> [Page text]:

⁂

# Upgrade options for Aspire 5315



## ccryder137 (Sep 16, 2009)

**__ACER TECH SUPPORT IS ABOUT AS USEFUL AS TITS ON A TURTLE__**

Greetings All, my apologies if this Q. has already been canvassed - can't find any relevant info.

Would someone familiar with the Aspire 5315 please cast their eye over this & let me know what the max. perform. upgrade possible is:


Upgrading/Updating the Aspire 5315 

Customer (ccryder137) 09/08/2009 01:25 AM 
I upgrade legacy computers for disadvantaged school kids in my community.

I have a number of donated Aspire 5315 notebooks:

1] Please advise if the chipset in the Aspire 5315 is GL960 or GM965.

2] Please advise if the socket is 'P'.

3] Please advise as to the most powerful/fastest CPU that the current shipset will support.

4] Please advise if chipset can be updated/upgraded.

⁂

> [Source information]:
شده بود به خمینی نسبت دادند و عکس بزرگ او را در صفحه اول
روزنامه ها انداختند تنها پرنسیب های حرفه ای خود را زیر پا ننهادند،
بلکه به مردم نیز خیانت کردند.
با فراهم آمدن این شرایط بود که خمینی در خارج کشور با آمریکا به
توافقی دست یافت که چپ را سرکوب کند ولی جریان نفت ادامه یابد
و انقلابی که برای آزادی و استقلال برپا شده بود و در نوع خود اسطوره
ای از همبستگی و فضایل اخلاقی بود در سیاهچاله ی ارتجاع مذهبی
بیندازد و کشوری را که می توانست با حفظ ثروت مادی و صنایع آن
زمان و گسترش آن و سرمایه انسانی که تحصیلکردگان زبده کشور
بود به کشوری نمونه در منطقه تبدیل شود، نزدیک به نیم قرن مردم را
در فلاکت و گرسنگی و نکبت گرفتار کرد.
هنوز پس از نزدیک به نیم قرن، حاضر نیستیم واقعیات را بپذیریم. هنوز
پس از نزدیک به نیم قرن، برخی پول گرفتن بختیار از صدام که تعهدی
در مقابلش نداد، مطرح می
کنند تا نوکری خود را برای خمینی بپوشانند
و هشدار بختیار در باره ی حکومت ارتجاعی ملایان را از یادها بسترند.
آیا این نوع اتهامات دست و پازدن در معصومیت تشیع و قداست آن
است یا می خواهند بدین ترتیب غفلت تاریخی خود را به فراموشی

⁂

> [Exercise brief]: Reproduce, word for word, the part of the Aspire 5315 upgrade thread above from "I have a number" to "shipset will support.".

> [Response to the exercise]:
I have a number of donated Aspire 5315 notebooks:

1] Please advise if the chipset in the Aspire 5315 is GL960 or GM965.

2] Please advise if the socket is 'P'.

3] Please advise as to the most powerful/fastest CPU that the current shipset will support.